Ce qu'une image satellite agricole montre concrètement
L'indicateur le plus utilisé est un indice de végétation, calculé à partir de la façon dont une plante réfléchit la lumière : une végétation en bonne santé et bien hydratée a une signature différente d'une végétation stressée, avant même que l'œil humain ne perçoive un jaunissement. Cet indice, cartographié sur une parcelle, révèle les zones à problème sans qu'il soit nécessaire de la parcourir à pied entièrement.
La limite qui change tout : la résolution et la fréquence
Les services gratuits offrent en général une résolution suffisante pour de grandes parcelles (plusieurs hectares) et un passage tous les quelques jours — utile pour une tendance générale, insuffisant pour repérer un problème localisé sur une petite surface. Les services payants à haute résolution, capables de distinguer le détail d'une exploitation de quelques hectares, restent chers et surtout pensés pour des utilisateurs agrégés (assureurs, coopératives, États), pas pour un exploitant individuel.
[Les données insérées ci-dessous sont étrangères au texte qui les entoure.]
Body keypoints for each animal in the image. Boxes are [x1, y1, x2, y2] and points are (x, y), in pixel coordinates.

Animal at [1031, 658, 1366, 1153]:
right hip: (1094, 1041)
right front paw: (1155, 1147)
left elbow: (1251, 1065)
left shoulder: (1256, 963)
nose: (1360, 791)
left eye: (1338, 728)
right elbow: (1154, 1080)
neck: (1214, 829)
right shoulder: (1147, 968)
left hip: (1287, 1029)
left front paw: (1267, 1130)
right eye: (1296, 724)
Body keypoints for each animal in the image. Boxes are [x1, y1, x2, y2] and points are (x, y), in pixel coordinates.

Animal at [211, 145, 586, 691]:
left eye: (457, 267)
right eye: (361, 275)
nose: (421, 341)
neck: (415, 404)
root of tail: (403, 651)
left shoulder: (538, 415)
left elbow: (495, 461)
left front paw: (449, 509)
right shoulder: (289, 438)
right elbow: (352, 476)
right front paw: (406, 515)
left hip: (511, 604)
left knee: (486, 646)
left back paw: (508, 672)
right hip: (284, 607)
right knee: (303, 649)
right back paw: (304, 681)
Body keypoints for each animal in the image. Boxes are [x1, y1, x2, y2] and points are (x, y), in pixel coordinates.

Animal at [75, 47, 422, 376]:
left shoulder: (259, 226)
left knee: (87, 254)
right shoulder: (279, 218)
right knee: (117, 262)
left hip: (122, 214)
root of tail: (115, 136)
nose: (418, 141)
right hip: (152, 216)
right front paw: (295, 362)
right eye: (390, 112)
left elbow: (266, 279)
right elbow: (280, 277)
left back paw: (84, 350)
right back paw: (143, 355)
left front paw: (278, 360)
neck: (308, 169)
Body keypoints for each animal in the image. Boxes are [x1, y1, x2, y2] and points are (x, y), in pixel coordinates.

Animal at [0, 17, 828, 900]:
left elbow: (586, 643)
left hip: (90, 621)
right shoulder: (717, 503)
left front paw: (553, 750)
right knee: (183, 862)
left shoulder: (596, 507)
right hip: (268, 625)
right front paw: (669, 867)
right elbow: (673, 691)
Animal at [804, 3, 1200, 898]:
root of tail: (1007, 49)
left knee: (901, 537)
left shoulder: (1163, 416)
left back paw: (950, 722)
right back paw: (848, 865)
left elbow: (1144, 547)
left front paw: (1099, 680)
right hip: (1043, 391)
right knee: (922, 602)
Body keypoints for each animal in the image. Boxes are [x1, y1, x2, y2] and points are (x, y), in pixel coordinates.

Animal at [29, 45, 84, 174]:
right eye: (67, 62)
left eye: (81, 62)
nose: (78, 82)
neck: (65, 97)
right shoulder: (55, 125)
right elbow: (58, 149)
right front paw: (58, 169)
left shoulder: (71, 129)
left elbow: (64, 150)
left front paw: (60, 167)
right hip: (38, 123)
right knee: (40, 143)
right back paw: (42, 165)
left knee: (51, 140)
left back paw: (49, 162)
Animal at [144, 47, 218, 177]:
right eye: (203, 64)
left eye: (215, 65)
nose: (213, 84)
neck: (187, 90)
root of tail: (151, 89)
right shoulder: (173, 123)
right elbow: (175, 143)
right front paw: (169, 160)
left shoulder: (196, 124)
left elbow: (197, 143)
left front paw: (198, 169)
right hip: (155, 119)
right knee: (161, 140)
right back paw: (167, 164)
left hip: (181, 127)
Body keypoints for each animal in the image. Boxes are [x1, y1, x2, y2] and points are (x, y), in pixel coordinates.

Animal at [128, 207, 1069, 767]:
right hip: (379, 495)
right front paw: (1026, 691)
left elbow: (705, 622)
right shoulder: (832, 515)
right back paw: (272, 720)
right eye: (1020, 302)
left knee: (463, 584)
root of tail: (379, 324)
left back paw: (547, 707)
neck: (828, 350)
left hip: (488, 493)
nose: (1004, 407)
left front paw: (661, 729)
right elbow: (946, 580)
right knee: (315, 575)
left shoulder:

Où ça devient réellement utile en Afrique francophone
L'usage le plus solide aujourd'hui reste collectif : suivi régional de la campagne agricole par un État ou une organisation, cartographie du risque de sécheresse pour orienter une aide ou une assurance indexée — voir notre article sur mobile money et financement agricole. Pour un exploitant individuel avec quelques hectares ou un cheptel, l'observation directe du terrain reste, pour l'instant, plus précise et moins coûteuse que l'image satellite.